Given these numbers—and the economic success under the last Democratic president, Bill Clinton—Democrats had good reason to trumpet their accomplishments and run as strong stewards of the economy.

That is, to an extent, what Hillary Clinton did. On the trail, she praised Obama for “saving the economy” and promised to complete the economic recovery he had started. Her detailed and difficult-to-synthesize economic plan had no core message, partly due to Clinton’s policy sprawl and partly due to the assumption that a core message wasn’t really necessary. The Clinton plan was to make a good economy great.

There were tactical reasons for this as well. The politics were good. Clinton wanted to remind voters that her husband was president the last time that people felt good about the economy—and even suggested that he would have a role in economic policy in her administration. Embracing Obama was important as well, since Obama was ultimately her bulwark against the biggest threat to her nomination: Bernie Sanders.

But Sanders—and, on the Republican side, Donald Trump—had a different economic message, which was that the economy actually wasn’t doing very well at all. Total catastrophe may have been averted, but tens of millions of people had been left behind by the new economy and were struggling to make ends meet. Both had very different prescriptions, of course. Sanders offered a host of policies aimed at raising social spending and curbing income inequality, while Trump suggested building a time machine to an unspecified historical period (probably the 1950s?) when the economy was really humming. But the overall message was the same: The numbers might look good, but there are big holes in the recovery.

While Obama’s popularity increased throughout 2016, the economy was nevertheless the one issue where Trump consistently polled higher than Clinton. She tried to square the circle with the platform that became “An Economy That Works For Everyone,” which argued both points: Yes, the economy was doing pretty well, but it could be doing more for more people. But this, combined with her nuanced policy proposals, was difficult to absorb, particularly when up against Trump’s apocalyptic and conspiratorial rants about offshoring and American decline.

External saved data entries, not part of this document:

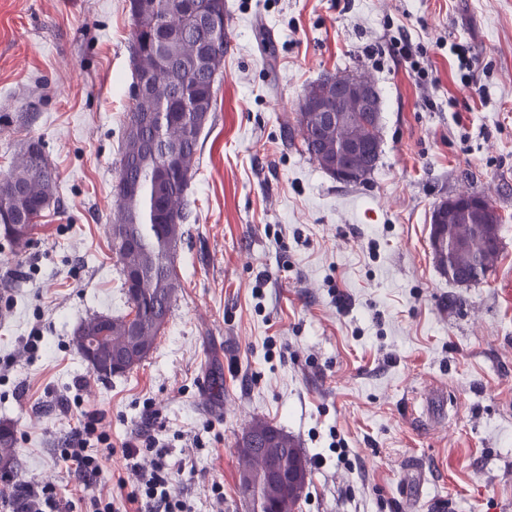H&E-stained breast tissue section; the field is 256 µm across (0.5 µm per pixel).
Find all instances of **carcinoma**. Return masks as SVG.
<instances>
[{
	"mask_svg": "<svg viewBox=\"0 0 512 512\" xmlns=\"http://www.w3.org/2000/svg\"><path fill=\"white\" fill-rule=\"evenodd\" d=\"M157 2L155 18H133L130 62L152 67L162 56L169 63L151 86L138 93L130 91L132 106L126 116L119 173L112 186L121 213L115 223L125 228L117 257L129 313L109 318L104 326L100 315L83 321L111 343L127 341L130 319L140 327L144 340H153L157 336L155 321L168 317L180 287L175 254L191 214L188 188L205 128L191 122L186 110L199 104L213 111L214 74L224 62L228 43L224 0H213L218 5L213 23L189 26L183 20L202 0ZM145 112L157 114L160 122L152 127L137 125V118ZM300 134L306 152L319 164L322 153L336 142L334 130L323 146L315 144L311 130ZM4 176L10 183L0 184V244L19 248L28 245L37 220L55 201L58 176L39 141L30 142ZM461 275L477 282L486 270L475 261L462 270H450L448 278L455 282ZM259 428L274 432L277 439L266 452L276 456L301 453L283 429L267 421L259 423ZM15 445L14 428L0 423L1 461L13 460Z\"/></svg>",
	"mask_w": 512,
	"mask_h": 512,
	"instance_id": "1",
	"label": "carcinoma"
}]
</instances>
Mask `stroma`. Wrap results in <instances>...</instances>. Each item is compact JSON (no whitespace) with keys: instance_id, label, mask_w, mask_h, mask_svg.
<instances>
[{"instance_id":"1","label":"stroma","mask_w":512,"mask_h":512,"mask_svg":"<svg viewBox=\"0 0 512 512\" xmlns=\"http://www.w3.org/2000/svg\"><path fill=\"white\" fill-rule=\"evenodd\" d=\"M225 3L181 286L153 354L103 379L72 337L129 311L110 238L128 0H0V172L38 139L59 181L30 243L0 248V421L19 480L80 497L57 461L76 399L105 417L104 480L133 482L120 448L155 435L170 464L193 459L174 489L194 512H244L236 442L256 419L309 462L296 512H512V0ZM402 32L409 63L391 53ZM326 73L381 97V154L359 184L302 144L298 100ZM461 193L501 217L499 254L468 285L429 243L434 206Z\"/></svg>"}]
</instances>
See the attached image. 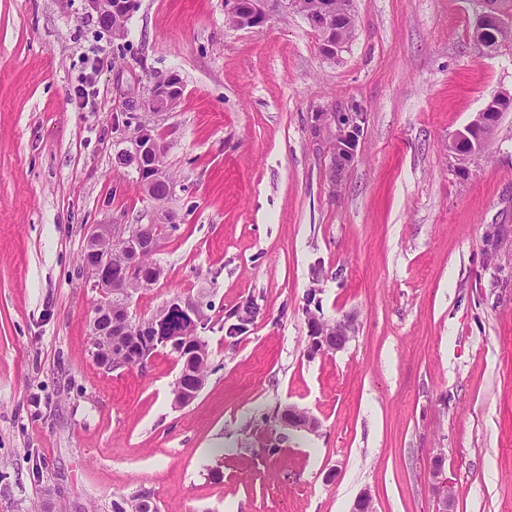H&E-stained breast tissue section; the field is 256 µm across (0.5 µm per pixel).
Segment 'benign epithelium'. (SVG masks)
Segmentation results:
<instances>
[{"label": "benign epithelium", "mask_w": 512, "mask_h": 512, "mask_svg": "<svg viewBox=\"0 0 512 512\" xmlns=\"http://www.w3.org/2000/svg\"><path fill=\"white\" fill-rule=\"evenodd\" d=\"M269 0H224V12L233 24L239 27H260L269 20L267 11ZM286 10L301 13L309 25L322 33L320 52L327 59H334L346 47L348 40L342 34L343 17L336 12L329 0H317L311 9H304L296 0H278ZM88 14L98 16L104 14H125L133 12L136 0H84ZM481 11L477 15L482 35L477 42L480 50L494 51L501 44L500 32L512 28V8L500 0H478ZM180 83L174 76L157 83L152 90L151 99L157 112L167 110L179 98ZM512 95L501 91L490 97L484 108L475 118L457 133L449 142L450 151L464 162H469L479 154L482 145L493 134L499 123V115L494 103L511 100ZM366 113L358 106L338 109L334 112H314L310 116V132L312 139L324 146L329 157V169L334 178L331 179L332 189L341 191L344 176L354 163L360 146ZM162 146L142 130L135 138L134 148L118 155L119 163L135 167L139 182L151 185L165 181L160 167ZM152 224H96L88 236L84 253L86 260L84 270L90 287L98 290L105 299V307L101 313L92 318V336L107 351V357L98 354V348L92 349L94 360L102 367L113 368L112 343L119 342L122 335L128 332L130 319L123 312L112 311V256L103 247V241L115 239L131 243L135 252L130 259L129 267L140 266L141 245L153 244L149 240ZM176 309L184 316L194 320L203 314V306L199 301H174ZM356 332V317L345 315L333 323L331 327L310 325V352L323 354L329 351L344 349ZM203 383L186 386L177 380L173 389L174 401L179 406H186L190 401L186 393H200ZM279 423L291 430L315 433L319 429L318 420L307 411L295 406H288L279 413ZM436 486L441 496V508L438 512H448V504L454 500L452 485L448 481L442 466H437L434 473Z\"/></svg>", "instance_id": "7a95c632"}]
</instances>
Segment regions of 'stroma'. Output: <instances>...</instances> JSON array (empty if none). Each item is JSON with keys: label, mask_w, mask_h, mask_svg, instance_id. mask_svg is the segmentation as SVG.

The Clinton campaign never could find the right balance, and she herself admitted as much earlier this week, albeit in characteristically ham-handed fashion: “I won the places that represent two-thirds of America’s gross domestic product. So I won the places that are optimistic, diverse, dynamic, moving forward.” Taken charitably, what she meant was that she won the people who had won in the Obama economy, and lost those who had lost.

Now that Trump and Republicans have the keys to the economy, they’ve decided that it looks great. Instead of using a relatively stable economy to tackle issues like income inequality—which is what you would have expected from a Clinton or a Sanders administration—they have gone the opposite route, tilting it further in favor of corporations and the very rich. The result is a good economy, one whose spoils are unequally distributed.

The Republican response has been to act as if the modest benefits that working people have experienced—the $1.50 paycheck increase, to give one example—are no different than the millions and billions being pocketed by the richest. And then, when they lose elections in districts where they had previously won by ten points or more, they act surprised.

So far, Republicans have struggled to recreate the Trump coalition of working-class and suburban voters. Trump was able to forge this coalition in part by promising to preserve social spending while changing America’s relationship to trade and holding the corrupt accountable—a message that resonated with the people who had been left behind. But in office Trump has governed like a standard-issue Republican, giving massive tax cuts to the rich and leaving everyone else out in the cold. So he and other Republicans have fallen back on touting the strength of the economy, as Clinton did, holding it up as proof that everyone is winning. It wasn’t true 18 months ago, and it isn’t true now.